Tara VanDerveer showed why she's WBCA Coach of the Year

After getting roughed up on the boards on both ends and failing to hit shots in the second half, it might seem reasonable to suggest that Gonzaga simply lost their confidence.

"Oh, it's a funny game, this game," said Graves. "And a lot of it is confidence. If you're not seeing the basketball go through, then sometimes you tighten up. It just happens. I'm not saying that they did, just as coach you look at that you know wonder, because typically we are a good shooting basketball team. We're not a 3 point shooting team, but we're a good shooting team and they just didn't go."

Whether or not Gonzaga did lose their shooter's confidence, Stanford's ability to make those halftime adjustments that systematically exploit weaknesses and minimize strengths was the key to this game. The combination of athleticism and skill in the post was an obvious advantage for the Cardinal that they exploited. And although Vandersloot accounted for a heroic 70.56% of Gonzaga's total statistical production in her final game in Spokane, Stanford held her to 4 points on 1-for-7 shooting which was a large part of Gonzaga's poor second half effort.

Stanford didn't really even play their best game - during that second half they committed turnovers on nearly 30% of their possessions while Gonzaga only committed one, a differential that is uncommonly negative for the Cardinal. All that shows is that this isn't a team that merely overwhelms opponents with talent - they are among the best prepared teams in the nation and that allows the players to implement the adjustments their coaching staff identifies as worthy of making in the moment.

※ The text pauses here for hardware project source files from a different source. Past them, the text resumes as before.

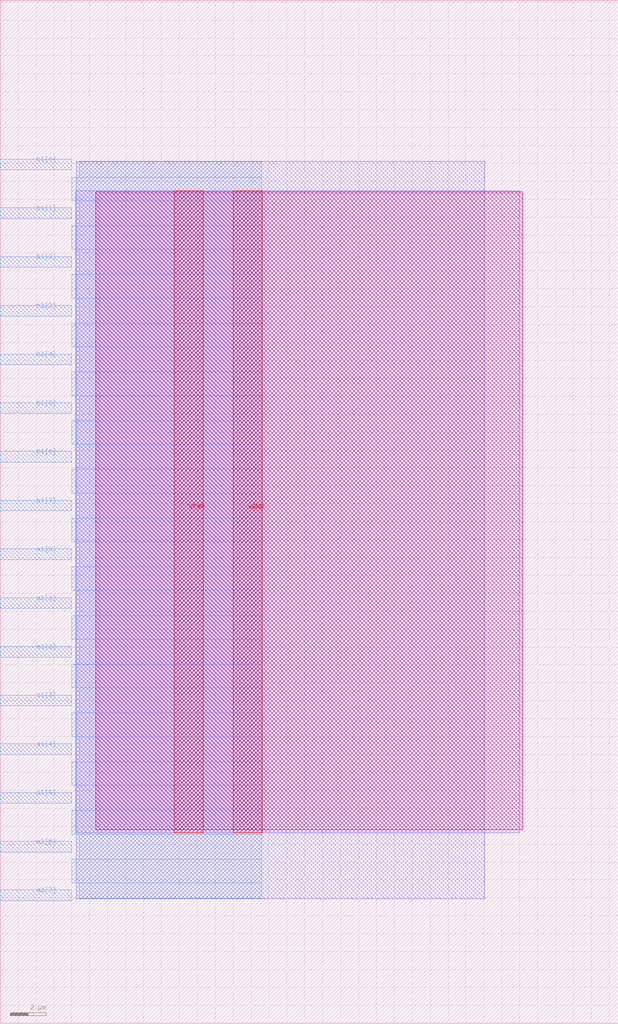
<source format=lef>
VERSION 5.7 ;
  NOWIREEXTENSIONATPIN ON ;
  DIVIDERCHAR "/" ;
  BUSBITCHARS "[]" ;
MACRO twos_complement
  CLASS BLOCK ;
  FOREIGN twos_complement ;
  ORIGIN 0.000 0.000 ;
  SIZE 34.500 BY 57.120 ;
  PIN VGND
    DIRECTION INOUT ;
    USE GROUND ;
    PORT
      LAYER met4 ;
        RECT 13.020 10.640 14.620 46.480 ;
    END
  END VGND
  PIN VPWR
    DIRECTION INOUT ;
    USE POWER ;
    PORT
      LAYER met4 ;
        RECT 9.720 10.640 11.320 46.480 ;
    END
  END VPWR
  PIN a1[0]
    DIRECTION INPUT ;
    USE SIGNAL ;
    ANTENNAGATEAREA 0.196500 ;
    PORT
      LAYER met3 ;
        RECT 0.000 25.880 4.000 26.480 ;
    END
  END a1[0]
  PIN a1[1]
    DIRECTION INPUT ;
    USE SIGNAL ;
    ANTENNAGATEAREA 0.196500 ;
    PORT
      LAYER met3 ;
        RECT 0.000 23.160 4.000 23.760 ;
    END
  END a1[1]
  PIN a1[2]
    DIRECTION INPUT ;
    USE SIGNAL ;
    ANTENNAGATEAREA 0.196500 ;
    PORT
      LAYER met3 ;
        RECT 0.000 20.440 4.000 21.040 ;
    END
  END a1[2]
  PIN a1[3]
    DIRECTION INPUT ;
    USE SIGNAL ;
    ANTENNAGATEAREA 0.196500 ;
    PORT
      LAYER met3 ;
        RECT 0.000 17.720 4.000 18.320 ;
    END
  END a1[3]
  PIN a1[4]
    DIRECTION INPUT ;
    USE SIGNAL ;
    ANTENNAGATEAREA 0.196500 ;
    PORT
      LAYER met3 ;
        RECT 0.000 15.000 4.000 15.600 ;
    END
  END a1[4]
  PIN a1[5]
    DIRECTION INPUT ;
    USE SIGNAL ;
    ANTENNAGATEAREA 0.196500 ;
    PORT
      LAYER met3 ;
        RECT 0.000 12.280 4.000 12.880 ;
    END
  END a1[5]
  PIN a1[6]
    DIRECTION INPUT ;
    USE SIGNAL ;
    ANTENNAGATEAREA 0.196500 ;
    PORT
      LAYER met3 ;
        RECT 0.000 9.560 4.000 10.160 ;
    END
  END a1[6]
  PIN a1[7]
    DIRECTION INPUT ;
    USE SIGNAL ;
    ANTENNAGATEAREA 0.196500 ;
    PORT
      LAYER met3 ;
        RECT 0.000 6.840 4.000 7.440 ;
    END
  END a1[7]
  PIN b1[0]
    DIRECTION OUTPUT ;
    USE SIGNAL ;
    ANTENNADIFFAREA 0.445500 ;
    PORT
      LAYER met3 ;
        RECT 0.000 47.640 4.000 48.240 ;
    END
  END b1[0]
  PIN b1[1]
    DIRECTION OUTPUT ;
    USE SIGNAL ;
    ANTENNADIFFAREA 0.445500 ;
    PORT
      LAYER met3 ;
        RECT 0.000 44.920 4.000 45.520 ;
    END
  END b1[1]
  PIN b1[2]
    DIRECTION OUTPUT ;
    USE SIGNAL ;
    ANTENNADIFFAREA 0.445500 ;
    PORT
      LAYER met3 ;
        RECT 0.000 42.200 4.000 42.800 ;
    END
  END b1[2]
  PIN b1[3]
    DIRECTION OUTPUT ;
    USE SIGNAL ;
    ANTENNADIFFAREA 0.445500 ;
    PORT
      LAYER met3 ;
        RECT 0.000 39.480 4.000 40.080 ;
    END
  END b1[3]
  PIN b1[4]
    DIRECTION OUTPUT ;
    USE SIGNAL ;
    ANTENNADIFFAREA 0.445500 ;
    PORT
      LAYER met3 ;
        RECT 0.000 36.760 4.000 37.360 ;
    END
  END b1[4]
  PIN b1[5]
    DIRECTION OUTPUT ;
    USE SIGNAL ;
    ANTENNADIFFAREA 0.445500 ;
    PORT
      LAYER met3 ;
        RECT 0.000 34.040 4.000 34.640 ;
    END
  END b1[5]
  PIN b1[6]
    DIRECTION OUTPUT ;
    USE SIGNAL ;
    ANTENNADIFFAREA 0.445500 ;
    PORT
      LAYER met3 ;
        RECT 0.000 31.320 4.000 31.920 ;
    END
  END b1[6]
  PIN b1[7]
    DIRECTION OUTPUT ;
    USE SIGNAL ;
    ANTENNADIFFAREA 0.445500 ;
    PORT
      LAYER met3 ;
        RECT 0.000 28.600 4.000 29.200 ;
    END
  END b1[7]
  OBS
      LAYER nwell ;
        RECT 5.330 10.795 29.170 46.430 ;
      LAYER li1 ;
        RECT 5.520 10.795 28.980 46.325 ;
      LAYER met1 ;
        RECT 4.210 10.640 28.980 46.480 ;
      LAYER met2 ;
        RECT 4.230 6.955 27.040 48.125 ;
      LAYER met3 ;
        RECT 4.400 47.240 14.610 48.105 ;
        RECT 3.990 45.920 14.610 47.240 ;
        RECT 4.400 44.520 14.610 45.920 ;
        RECT 3.990 43.200 14.610 44.520 ;
        RECT 4.400 41.800 14.610 43.200 ;
        RECT 3.990 40.480 14.610 41.800 ;
        RECT 4.400 39.080 14.610 40.480 ;
        RECT 3.990 37.760 14.610 39.080 ;
        RECT 4.400 36.360 14.610 37.760 ;
        RECT 3.990 35.040 14.610 36.360 ;
        RECT 4.400 33.640 14.610 35.040 ;
        RECT 3.990 32.320 14.610 33.640 ;
        RECT 4.400 30.920 14.610 32.320 ;
        RECT 3.990 29.600 14.610 30.920 ;
        RECT 4.400 28.200 14.610 29.600 ;
        RECT 3.990 26.880 14.610 28.200 ;
        RECT 4.400 25.480 14.610 26.880 ;
        RECT 3.990 24.160 14.610 25.480 ;
        RECT 4.400 22.760 14.610 24.160 ;
        RECT 3.990 21.440 14.610 22.760 ;
        RECT 4.400 20.040 14.610 21.440 ;
        RECT 3.990 18.720 14.610 20.040 ;
        RECT 4.400 17.320 14.610 18.720 ;
        RECT 3.990 16.000 14.610 17.320 ;
        RECT 4.400 14.600 14.610 16.000 ;
        RECT 3.990 13.280 14.610 14.600 ;
        RECT 4.400 11.880 14.610 13.280 ;
        RECT 3.990 10.560 14.610 11.880 ;
        RECT 4.400 9.160 14.610 10.560 ;
        RECT 3.990 7.840 14.610 9.160 ;
        RECT 4.400 6.975 14.610 7.840 ;
  END
END twos_complement
END LIBRARY


</source>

"We did go over kind of our zone assignments in practice and in fact today at practice the time ran out, with 60
minutes and I just said, all right, we're going to walk through that and be prepared for it," said VanDerveer. "So we walked through it without a ball and I just said, you know, we got to be ready for it. And we have been working on our
zone a little bit I think especially coming into the NCAA tournament knowing maybe not being as familiar with players and being able to spend as much time scouting, so it worked out really well."

But the game also shows how dangerous an athletic, skilled, and versatile roster can be in the hands of a coach who is arguably one of the best basketball minds our nation has seen.

Even after Stanford beat UConn, they weren't granted the privilege of being #1 in the nation. But games like last night's game show what makes them so tough - this is a disciplined team that is not nearly as methodical and far more versatile than Stanford teams of years past, in large part because of the addition of Chiney but also because they have VanDerveer on the bench constantly making sure that they're not only striving to play their best, but also making their opponent look their worst.